STORY: Smoke rises over Gaza after an Israeli strike on Thursday (February 23) morning.

Tensions flared there - as well as fears of a broader escalation - a day after an Israeli raid on Nablus in the occupied West Bank killed 11 Palestinians and wounded more than 100.

Palestinians went on strike across the West Bank, East Jerusalem and Gaza on Thursday. Schools, universities, shops and banks closed their doors.

Nafez Sider lives in Hebron.

"It is a day of mourning and a strike. How could we work or eat or drink while our brothers in Nablus are being killed? We had to stand in solidarity with them, with the people of Nablus, and there had to be a general strike in the whole West Bank and Gaza and thank God there is."

Israel's military said six rockets were fired from Gaza, setting off air raid sirens in southern Israel.

Five were intercepted and no injuries were reported.

Israeli fighter jets later struck a weapons manufacturing site belonging to Hamas, the Islamist group that controls Gaza, the Israeli military said.
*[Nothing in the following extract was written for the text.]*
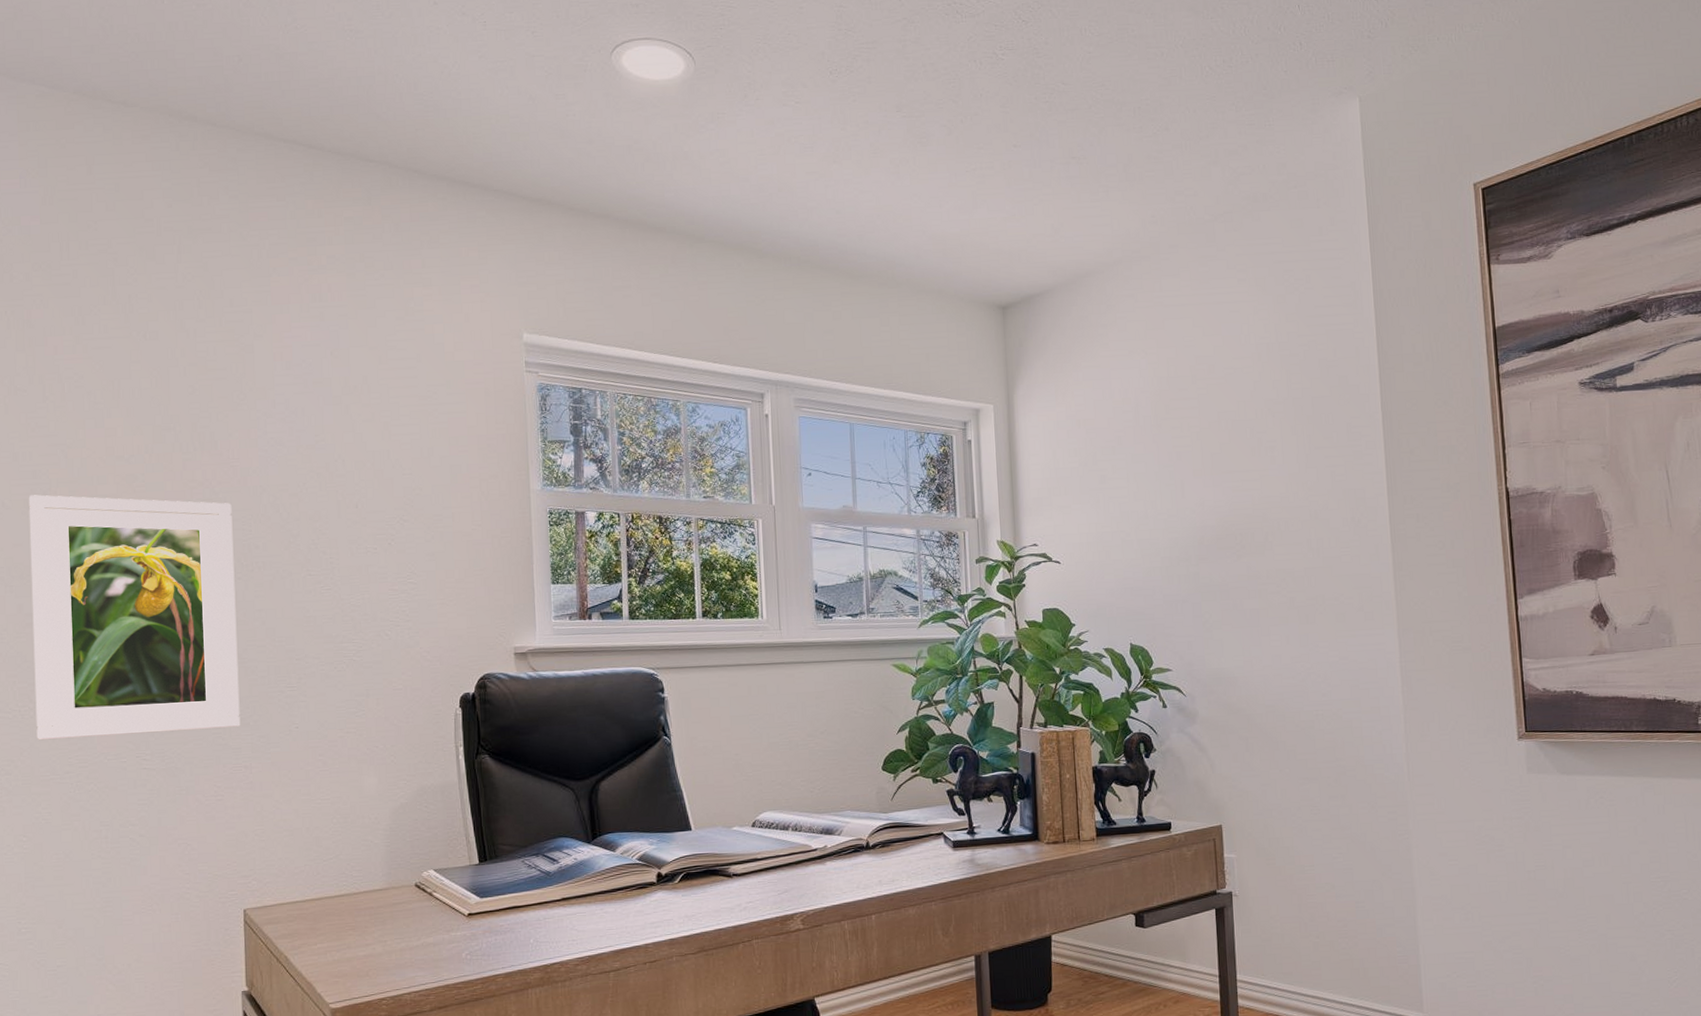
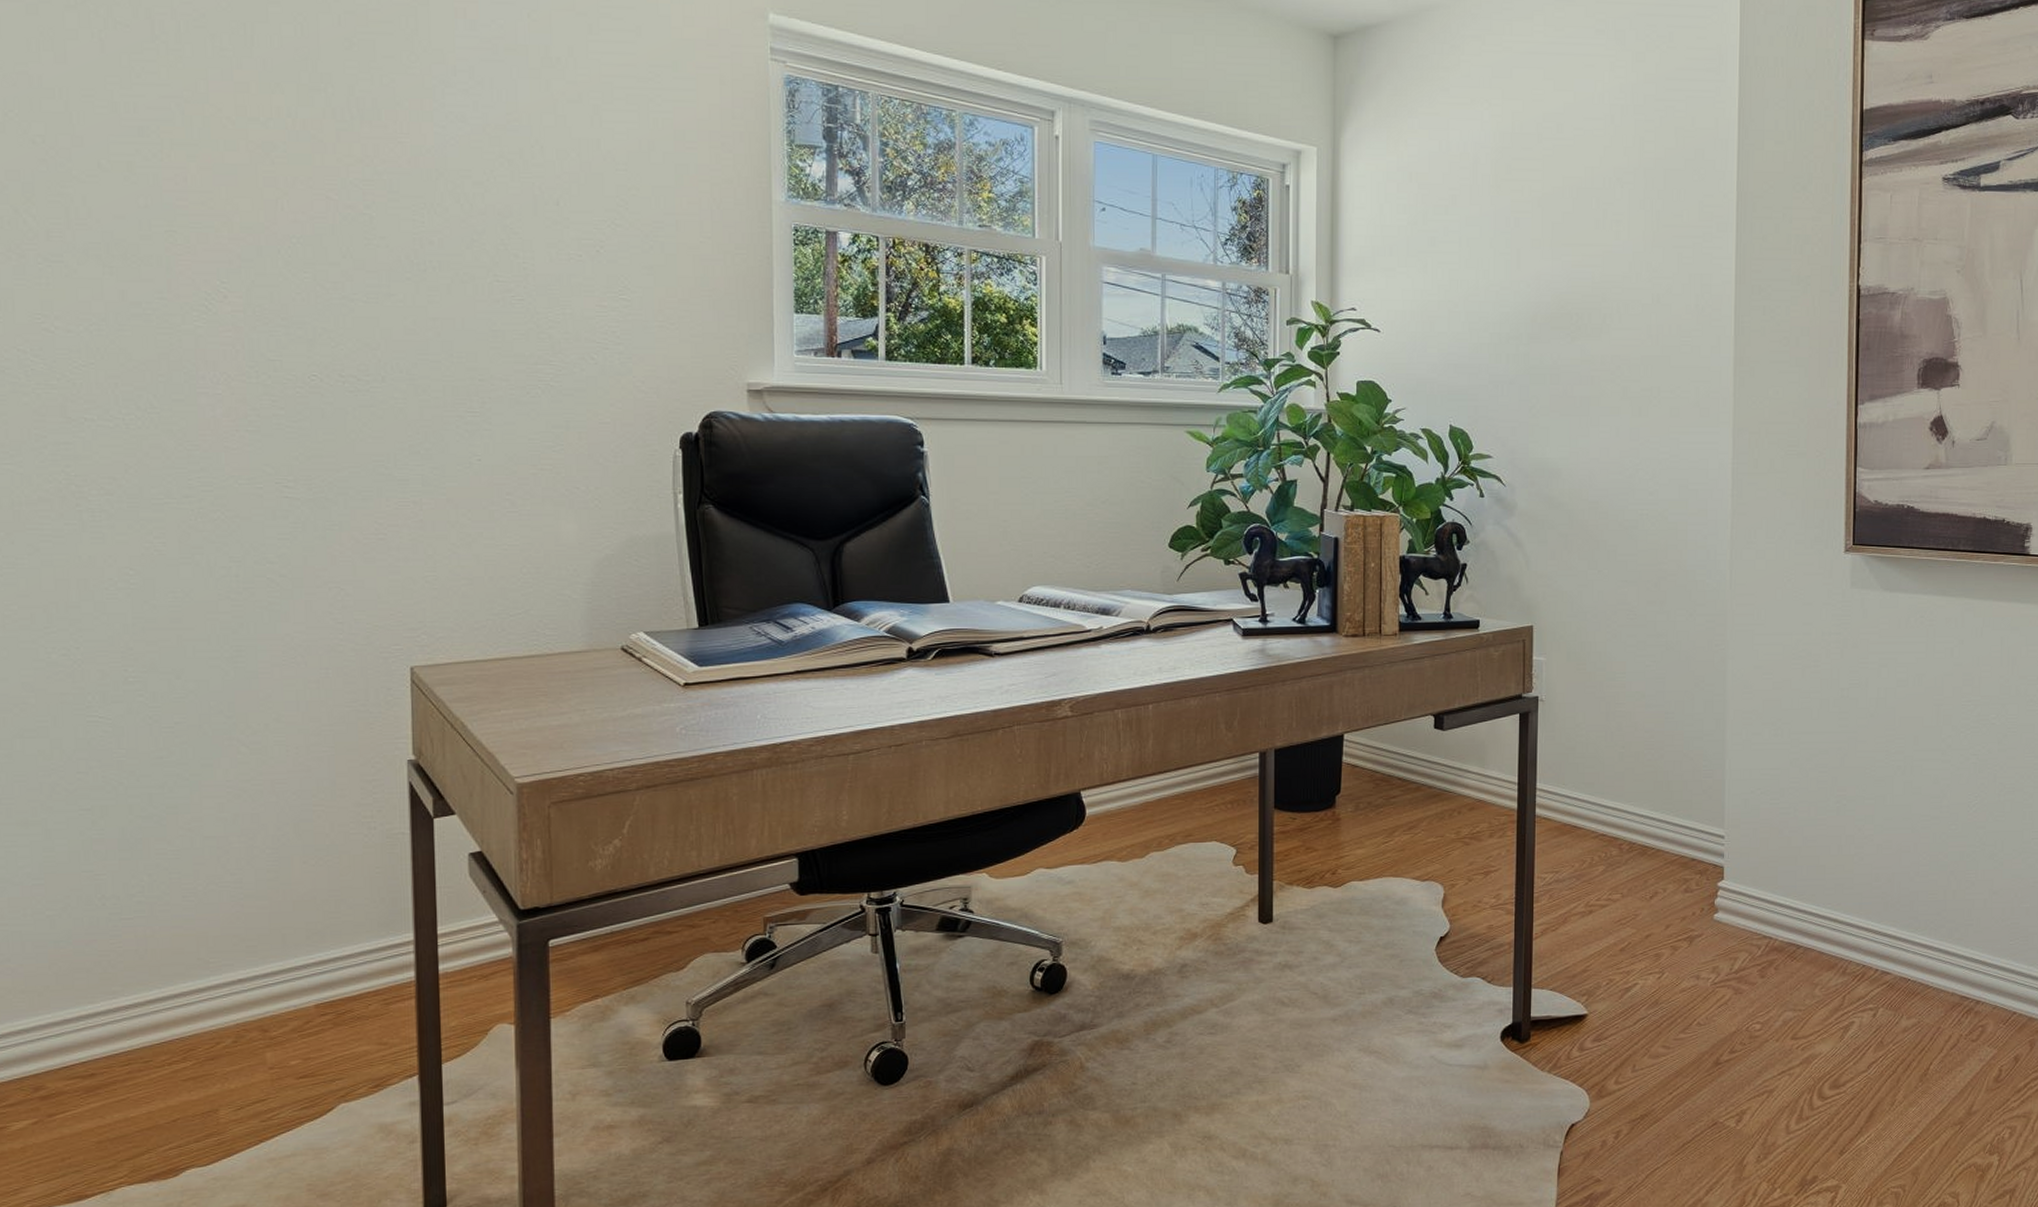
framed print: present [28,494,241,741] -> none [133,156,408,457]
There were no known injuries.

This Israeli forces video shows the Nablus raid: soldiers firing on a house where they said militants were hiding.

Six gunmen and five civilians were killed, Palestinian sources said.

Egypt and the United Nations were mediating on Thursday to calm the situation, as U.N. Middle East envoy Tor Wennesland arrived in Gaza to meet Hamas leaders.

The Palestinian militant faction Islamic Jihad stopped short of claiming it fired the rockets from Gaza, but said it had the right to defend against Israeli aggression.

Leaders from Hamas and Islamic Jihad warned mediators that the situation could slide into an "open confrontation" if there was no change, according to a Palestinian official.

Israeli Prime Minister Benjamin Netanyahu's office declined to comment.